Hon Jokes

Following is our collection of funny Hon jokes. There are some hon mrs jokes no one knows (to tell your friends) and to make you laugh out loud.

Take your time to read those puns and riddles where you ask a question with answers, or where the setup is the punchline. We hope you will find these hon madam puns funny enough to tell and make people laugh.

Heartwarming Hon Jokes that Make You Laugh

Husband: Grab some updog on your way home hon..

Wife: for the last time Greg, the kids an I are never coming back. Stop calling us, please...

Husband: not much, what's up with you?

Today I was approached by Beyonce

Today I was approached by Beyonce who had just finished setting up at the studio. She said to me, "Excuse me hon. You haven't seen my phone have you? It's pink with a 'Bubblicious' cover on it."

I said, "No, sorry. Have you tried calling it?"

She said, "No. I put it on silent."

I said, "If you liked it then you should have put a ring on it."

Wife: Hon, I'm pregnant

Husband: Hi Pregnant, I'm Dad

Wife: Ummm, actually…..

A village idiot walks into a library

He goes to the librarian and says, "Ma'am, I'm looking for a book by Shakespeare."

The librarian says, "Sure, hon. Which one?"

The idiot says, "William".


You know, I was on this plane once. And I'm sittin' there and the captain comes on and he does his whole, "We'll be cruising at 35,000 feet," then he puts the mike down but he forgets to turn it off. Then he turns to the copilot and goes, "You know, all I could go for right now is a f**...' b**... and a cup of coffee." So the stewardess f**...' goes bombin' up from the back of the plane to tell him the mic's still on, and this guy behind me goes, "Hey hon, don't forget the coffee!" ο»Ώ

Mr. and Mrs. Blip-Blop

Mr. and Mrs. Blip-Blop were lying in bed one night. Mrs. Blip-Blop turns to Mr. Blip-Blop and says,
"Blip-Blop, blippity bloppity blop. Blip blippity blop bloppy blop." Mr. Blip-Blop replies,
"Geez, hon; just s**... it."

A man is in diner with his two young boys...

The waitress comes to the table to take their order. The man says, "I'll have the chicken fried steak."

She jots that down and asks the oldest boy "What would you like, sweetie?"

The boys answers, "I'll have a g**... cheeseburger."

The father angrily backhands the boy.

The waitress asks the other boy, "What would you like, hon?"

The boy says, "Well... I don't know. But you can bet your sweet a**... I ain't gonna have a g**... cheeseburger!"

If the French always say "hon hon" then what do Canadian French speakers say?

"Honk honk"

Five pounds.

A young woman walks towards a fishmongers stall. She approaches him and says

Woman: I nee five pounds o makkel.

Fishmonger: what was that hon? I couldnt understand you.

Woman: makkel. Five pounds.

Fishmonger: I'm sorry I still didnt catch that.

The woman is visibly frustrated and sticks her hands into her pants, pulling her fingers out and under the man's nose.

Fishmonger: HOLY MACKEREL!

Woman: Five pounds.

A wife leaves a note for husband..

The note reads
"Dear Hon,
I've already left for work.
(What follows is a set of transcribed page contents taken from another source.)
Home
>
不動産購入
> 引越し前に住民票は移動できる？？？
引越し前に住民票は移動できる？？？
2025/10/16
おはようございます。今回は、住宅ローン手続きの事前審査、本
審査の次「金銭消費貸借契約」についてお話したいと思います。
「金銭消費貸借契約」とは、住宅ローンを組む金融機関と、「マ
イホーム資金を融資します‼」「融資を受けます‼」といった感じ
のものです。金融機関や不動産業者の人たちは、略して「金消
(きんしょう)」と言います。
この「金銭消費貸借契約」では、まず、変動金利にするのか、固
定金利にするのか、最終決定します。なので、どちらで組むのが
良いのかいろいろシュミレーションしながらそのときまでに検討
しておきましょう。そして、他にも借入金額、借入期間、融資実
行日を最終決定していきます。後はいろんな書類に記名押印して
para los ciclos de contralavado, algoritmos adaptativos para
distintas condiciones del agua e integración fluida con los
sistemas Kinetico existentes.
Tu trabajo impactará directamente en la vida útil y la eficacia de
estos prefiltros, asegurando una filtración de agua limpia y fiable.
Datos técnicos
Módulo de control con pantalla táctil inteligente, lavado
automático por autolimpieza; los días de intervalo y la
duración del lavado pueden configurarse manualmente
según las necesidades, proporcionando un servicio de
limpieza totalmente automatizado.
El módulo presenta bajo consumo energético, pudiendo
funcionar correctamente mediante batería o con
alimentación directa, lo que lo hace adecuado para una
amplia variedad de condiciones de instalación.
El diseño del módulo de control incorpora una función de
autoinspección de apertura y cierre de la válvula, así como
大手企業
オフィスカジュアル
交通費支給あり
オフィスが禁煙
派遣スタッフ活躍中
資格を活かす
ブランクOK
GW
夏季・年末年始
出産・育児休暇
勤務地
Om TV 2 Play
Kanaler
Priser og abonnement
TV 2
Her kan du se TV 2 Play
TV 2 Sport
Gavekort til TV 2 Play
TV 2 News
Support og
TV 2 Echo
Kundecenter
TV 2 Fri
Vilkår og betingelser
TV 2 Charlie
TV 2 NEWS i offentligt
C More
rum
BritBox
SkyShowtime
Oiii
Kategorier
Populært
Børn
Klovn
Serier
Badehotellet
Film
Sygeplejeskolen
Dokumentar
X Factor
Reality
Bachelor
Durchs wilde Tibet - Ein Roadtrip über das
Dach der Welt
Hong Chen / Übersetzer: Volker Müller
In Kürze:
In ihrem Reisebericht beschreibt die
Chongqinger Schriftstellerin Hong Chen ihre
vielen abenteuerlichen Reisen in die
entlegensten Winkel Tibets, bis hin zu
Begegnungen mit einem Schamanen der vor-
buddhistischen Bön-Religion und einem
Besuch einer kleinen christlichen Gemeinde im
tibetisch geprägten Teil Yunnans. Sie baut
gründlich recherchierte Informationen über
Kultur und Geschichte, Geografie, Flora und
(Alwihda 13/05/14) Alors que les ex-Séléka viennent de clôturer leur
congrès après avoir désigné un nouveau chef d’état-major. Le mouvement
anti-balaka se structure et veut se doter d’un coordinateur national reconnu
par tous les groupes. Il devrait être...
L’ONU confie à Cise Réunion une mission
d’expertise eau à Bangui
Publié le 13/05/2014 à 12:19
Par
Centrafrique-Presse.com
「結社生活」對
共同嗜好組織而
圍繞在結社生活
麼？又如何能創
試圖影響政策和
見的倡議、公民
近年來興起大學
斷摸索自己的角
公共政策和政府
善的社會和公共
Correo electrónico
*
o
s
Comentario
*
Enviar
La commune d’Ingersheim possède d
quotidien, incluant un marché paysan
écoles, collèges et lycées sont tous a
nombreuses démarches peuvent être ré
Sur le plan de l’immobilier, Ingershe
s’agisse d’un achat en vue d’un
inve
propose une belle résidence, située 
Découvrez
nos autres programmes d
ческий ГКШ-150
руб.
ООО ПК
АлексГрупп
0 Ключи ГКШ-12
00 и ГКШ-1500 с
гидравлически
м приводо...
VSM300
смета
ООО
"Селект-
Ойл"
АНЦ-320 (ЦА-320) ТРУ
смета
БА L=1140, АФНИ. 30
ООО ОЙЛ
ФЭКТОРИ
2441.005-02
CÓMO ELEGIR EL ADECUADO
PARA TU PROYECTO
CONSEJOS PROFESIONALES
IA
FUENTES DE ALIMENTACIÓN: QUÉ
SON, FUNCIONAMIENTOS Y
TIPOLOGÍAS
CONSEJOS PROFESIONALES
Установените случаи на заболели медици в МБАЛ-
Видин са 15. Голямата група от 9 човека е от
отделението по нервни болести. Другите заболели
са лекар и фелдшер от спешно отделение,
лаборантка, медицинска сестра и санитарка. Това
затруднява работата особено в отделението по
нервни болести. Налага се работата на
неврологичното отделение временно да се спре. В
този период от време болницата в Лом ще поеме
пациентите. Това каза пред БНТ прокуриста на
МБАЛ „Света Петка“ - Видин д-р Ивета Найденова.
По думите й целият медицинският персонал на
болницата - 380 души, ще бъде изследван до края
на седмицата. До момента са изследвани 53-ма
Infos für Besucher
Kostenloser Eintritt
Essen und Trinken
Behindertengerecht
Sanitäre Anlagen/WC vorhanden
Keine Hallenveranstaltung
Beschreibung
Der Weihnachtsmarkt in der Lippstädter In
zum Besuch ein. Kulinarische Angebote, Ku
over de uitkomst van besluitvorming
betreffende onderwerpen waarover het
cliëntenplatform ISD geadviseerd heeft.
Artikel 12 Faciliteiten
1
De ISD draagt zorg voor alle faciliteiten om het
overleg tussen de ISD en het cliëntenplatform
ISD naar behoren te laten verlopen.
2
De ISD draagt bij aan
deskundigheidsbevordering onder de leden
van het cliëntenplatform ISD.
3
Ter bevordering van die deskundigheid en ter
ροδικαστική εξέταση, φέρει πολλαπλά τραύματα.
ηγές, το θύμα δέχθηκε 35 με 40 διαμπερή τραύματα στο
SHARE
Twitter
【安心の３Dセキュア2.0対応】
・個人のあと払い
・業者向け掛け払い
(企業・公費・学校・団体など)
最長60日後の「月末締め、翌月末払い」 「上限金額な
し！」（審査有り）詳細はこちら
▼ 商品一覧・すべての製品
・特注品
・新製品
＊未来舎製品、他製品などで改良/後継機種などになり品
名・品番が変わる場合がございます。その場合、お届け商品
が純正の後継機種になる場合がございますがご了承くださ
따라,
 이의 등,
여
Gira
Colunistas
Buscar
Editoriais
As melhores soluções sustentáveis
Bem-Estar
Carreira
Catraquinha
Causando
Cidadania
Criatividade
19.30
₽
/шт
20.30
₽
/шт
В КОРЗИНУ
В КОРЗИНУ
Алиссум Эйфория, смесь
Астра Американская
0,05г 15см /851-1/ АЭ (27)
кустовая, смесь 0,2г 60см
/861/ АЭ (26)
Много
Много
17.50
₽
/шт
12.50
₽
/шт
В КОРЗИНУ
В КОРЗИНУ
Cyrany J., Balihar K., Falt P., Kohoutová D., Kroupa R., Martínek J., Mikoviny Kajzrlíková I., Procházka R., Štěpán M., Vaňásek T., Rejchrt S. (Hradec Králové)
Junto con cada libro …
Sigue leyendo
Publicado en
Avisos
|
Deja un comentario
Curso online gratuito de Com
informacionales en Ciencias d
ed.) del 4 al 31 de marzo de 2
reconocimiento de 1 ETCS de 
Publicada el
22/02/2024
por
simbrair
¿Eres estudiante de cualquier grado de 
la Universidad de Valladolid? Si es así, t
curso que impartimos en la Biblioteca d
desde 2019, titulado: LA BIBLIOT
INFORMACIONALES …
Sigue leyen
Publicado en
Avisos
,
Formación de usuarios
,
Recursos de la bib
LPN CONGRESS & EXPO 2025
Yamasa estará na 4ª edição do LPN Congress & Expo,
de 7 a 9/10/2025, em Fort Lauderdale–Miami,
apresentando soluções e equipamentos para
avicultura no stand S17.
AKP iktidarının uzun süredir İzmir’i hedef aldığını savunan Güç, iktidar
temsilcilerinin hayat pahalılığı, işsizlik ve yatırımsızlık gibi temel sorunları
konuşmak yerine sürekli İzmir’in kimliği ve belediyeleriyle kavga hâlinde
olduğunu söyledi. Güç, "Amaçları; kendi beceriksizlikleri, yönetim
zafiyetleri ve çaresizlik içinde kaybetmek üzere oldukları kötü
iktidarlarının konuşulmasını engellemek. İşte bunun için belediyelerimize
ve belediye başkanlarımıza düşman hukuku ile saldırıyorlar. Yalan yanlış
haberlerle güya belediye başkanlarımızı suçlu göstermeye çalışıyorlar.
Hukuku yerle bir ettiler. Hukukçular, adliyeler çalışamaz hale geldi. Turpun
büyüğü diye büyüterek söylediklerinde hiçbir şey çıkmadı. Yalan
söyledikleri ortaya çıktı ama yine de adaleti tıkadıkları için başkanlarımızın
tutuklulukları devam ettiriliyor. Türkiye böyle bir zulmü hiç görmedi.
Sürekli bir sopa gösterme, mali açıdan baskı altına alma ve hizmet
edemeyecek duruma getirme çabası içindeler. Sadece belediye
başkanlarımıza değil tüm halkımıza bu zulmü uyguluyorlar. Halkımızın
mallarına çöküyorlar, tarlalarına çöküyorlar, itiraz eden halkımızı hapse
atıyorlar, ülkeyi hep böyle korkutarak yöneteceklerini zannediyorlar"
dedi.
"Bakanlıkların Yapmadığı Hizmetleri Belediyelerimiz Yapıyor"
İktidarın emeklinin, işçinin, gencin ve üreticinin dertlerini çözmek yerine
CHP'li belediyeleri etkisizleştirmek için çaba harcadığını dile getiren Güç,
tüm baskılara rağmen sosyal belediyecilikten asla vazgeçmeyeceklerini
I've prepared dinner for you and it's on the stove. Don't worry, I already turned on the stove, all you have to do is light your lighter. Remember, I love you."

My pet snake will only eat rabbits.

You might say my anaconda don't want none unless you got buns, hon.

You can explore hon sweetly reddit one liners, including funnies and gags. Read them and you will understand what jokes are funny? Those of you who have teens can tell them clean hon suppose dad jokes. There are also hon puns for kids, 5 year olds, boys and girls.

A man will look trouble in the eye and say....

"Hi, hon!"

How did the auto mechanic pass his class on government?

He had all the right answers hon da' civics exam!

Why do people of mixed Chinese-French ancestry say when they laugh?

~~*hon hon hon*~~

*hong hong hong*

Nice weekend

Man asks his wife: Honey do you want to have a Nice weekend this week?

Wife: Sounds great hon!

Man: Welp see ya at monday.

Just think that there are jokes based on truth that can bring down governments, or jokes which make girl laugh. Many of the hon minister puns are supposed to be funny, but some can be offensive. When jokes go too far, we try to silence them and it will be great if you give us feedback every time when a joke become inappropriate.

We suggest to use only working hon honourable piadas for adults and blagues for friends. Some of the dirty witze and dark jokes are funny, but use them with caution in real life. Try to remember funny jokes you've never heard to tell your friends and will make you laugh.